Gefahr einer Kreditklemme steigt in Euro-Zone
25.09.2009Die Gefahr einer Kreditklemme in der Euro-Zone wird immer realer. Wie die Europäische Zentralbank (EZB) in Frankfurt mitteilte, stagnierte die Kreditvergabe der Banken in den 16 Euro-Ländern nahezu. Die Summe der an Firmen und Haushalte vergebenen Darlehen stieg den EZB-Daten zufolge im August nur noch um marginale 0,1 Prozent. Das ist das kleinste Plus seit Einführung der Statistik 1992. Im Juli waren es noch 0,7 Prozent. Analysten hatten mit einem Plus von 0,3 Prozent gerechnet.
Hinter den nackten Zahlen dürften vor allem rückläufige Investitionen der Unternehmen stehen, da diese in der Krise kaum mehr Geld für neue Projekte ausgeben und deshalb weniger Kredit nachfragen. Analysten und Notenbanker halten mittlerweile eine Kreditklemme aber nicht mehr für undenkbar. So hatte Anfang der Woche bereits die Bundesbank vor einer möglichen Kreditklemme gewarnt, dies allerdings als eher unwahrscheinliches Szenario heruntergespielt. EZB-Ratsmitglied Yves Mersch wollte schwerwiegendere Kreditprobleme für die Zukunft ebenfalls nicht völlig ausschließen: "Wir können (aktuell) keine Kreditklemme sehen, aber wir können sie auf der anderen Seite aber auch nicht ausschließen", sagte der Chef der Luxemburger Zentralbank.
BHF-Chefvolkswirt Uwe Angenendt sagte, er rechne in den kommenden Monaten mit schrumpfenden Zahlen bei den Kreditaggregaten. "Es ist nicht völlig auszuschließen, dass es künftig zu einer Kreditklemme kommen könnte. Ich sehe vor allem ein Risiko, wenn sich die Konjunktur erholen sollte, die Kreditnachfrage von den Banken aber nicht ausreichend bedient werden kann. Die Geldinstitute werden sich wohl zunächst auf sich selbst konzentrieren, da weitere Kreditausfälle drohen und die Kapitalpuffer schwinden."

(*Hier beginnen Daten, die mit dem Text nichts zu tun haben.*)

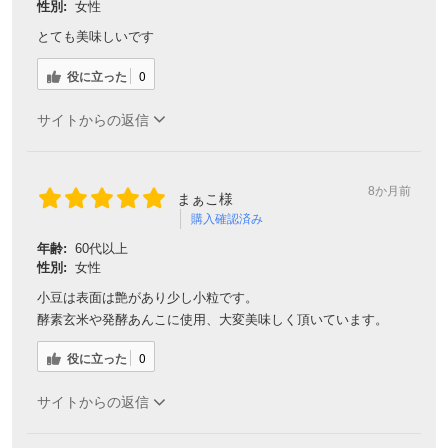
性別:
女性
とても美味しいです
役に立った
0
サイトからの返信
8か月前
まぁこ様
購入確認済み
年齢:
60代以上
性別:
女性
小豆は表面は艶があり少し小粒です。
酵素玄米や発酵あんこに使用、大変美味しく頂いています。
役に立った
0
サイトからの返信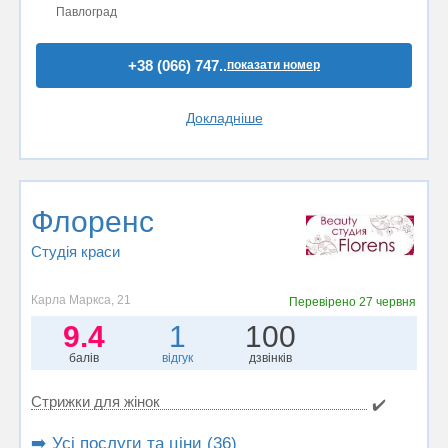
Павлоград
+38 (066) 747..
показати номер
Докладніше
Флоренс
Студія краси
Карла Маркса, 21
Перевірено
27 червня
9.4
1
100
балів
відгук
дзвінків
Стрижки для жінок
✔️
➡️ Усі послуги та ціни (36)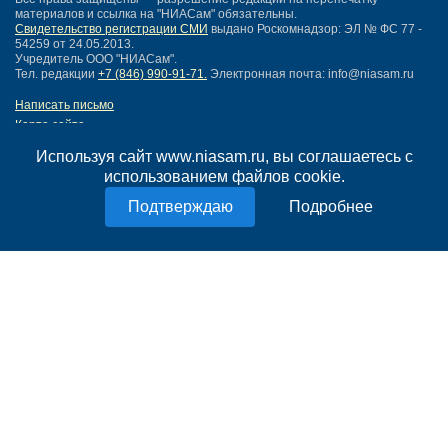
материалов и ссылка на "НИАСам" обязательны.
Свидетельство регистрации СМИ
выдано Роскомнадзор: ЭЛ № ФС 77 -
54259 от 24.05.2013.
Учредитель ООО "НИАСам".
Тел. редакции
+7 (846) 990-91-71.
Электронная почта: info@niasam.ru
Написать письмо
Карта сайта
Нашли ошибку?
Используя сайт www.niasam.ru, вы соглашаетесь с
Политика конфиденциальности
использованием файлов cookie.
Согласие на обработку персональных данных
18+
Подробнее
НИА Самара - новости Самары сегодня, последние новости Самары
Тольятти и Самарской области
Создание сайта —
mediaidea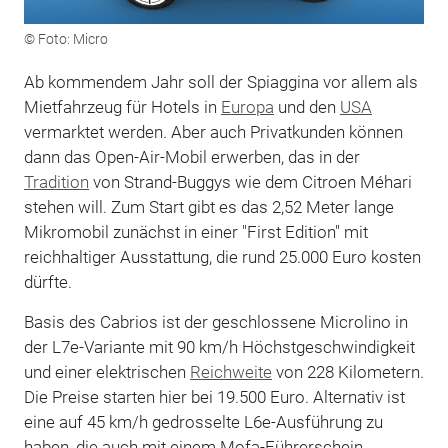
© Foto: Micro
Ab kommendem Jahr soll der Spiaggina vor allem als
Mietfahrzeug für Hotels in
Europa
und den
USA
vermarktet werden. Aber auch Privatkunden können
dann das Open-Air-Mobil erwerben, das in der
Tradition
von Strand-Buggys wie dem Citroen Méhari
stehen will. Zum Start gibt es das 2,52 Meter lange
Mikromobil zunächst in einer "First Edition" mit
reichhaltiger Ausstattung, die rund 25.000 Euro kosten
dürfte.
Basis des Cabrios ist der geschlossene Microlino in
der L7e-Variante mit 90 km/h Höchstgeschwindigkeit
und einer elektrischen
Reichweite
von 228 Kilometern.
Die Preise starten hier bei 19.500 Euro. Alternativ ist
eine auf 45 km/h gedrosselte L6e-Ausführung zu
haben, die auch mit einem Mofa-Führerschein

Ökonom Michael Schubert von der Commerzbank erwartet deshalb, dass die EZB auf der Hut bleibt: Die jüngsten Daten trügen "in keinster Weise dazu bei, die Befürchtungen der EZB zu lindern, dass ein eingeschränktes Angebot die Kreditvergabe immer mehr limitieren könnte." Die EZB sorgt sich, dass die Rezession in den kommenden Quartalen in den Unternehmensbilanzen tiefe Spuren hinterlassen wird und die Banken bei der Kreditvergabe immer strengere Kriterien anlegen. Zudem zwinge die Aufarbeitung der Finanzkrise die Institute dazu, ihre Bilanzsumme radikal zu senken, "was ebenfalls die Kreditvergabe beschränkt".
Einer zu Wochenbeginn veröffentlichten Studie von EZB und EU-Kommission zufolge ist dies bereits der Fall. Demnach haben vor allem kleinere Firmen erhebliche Schwierigkeiten, Kredite zu bekommen. Im ersten Halbjahr sei gut jeder achte Kreditantrag von Unternehmen mit weniger als 250 Mitarbeitern abgelehnt worden. Kleine und mittlere Unternehmen sind das Rückgrat der Wirtschaft in der EU. Sie stehen laut EZB für 99,8 Prozent der Unternehmenslandschaft, 60 Prozent der Umsätze und 70 Prozent der Arbeitnehmer. Im Gegensatz zu Konzernen hängen sie bei ihrer Finanzierung fast ausschließlich von den Banken ab.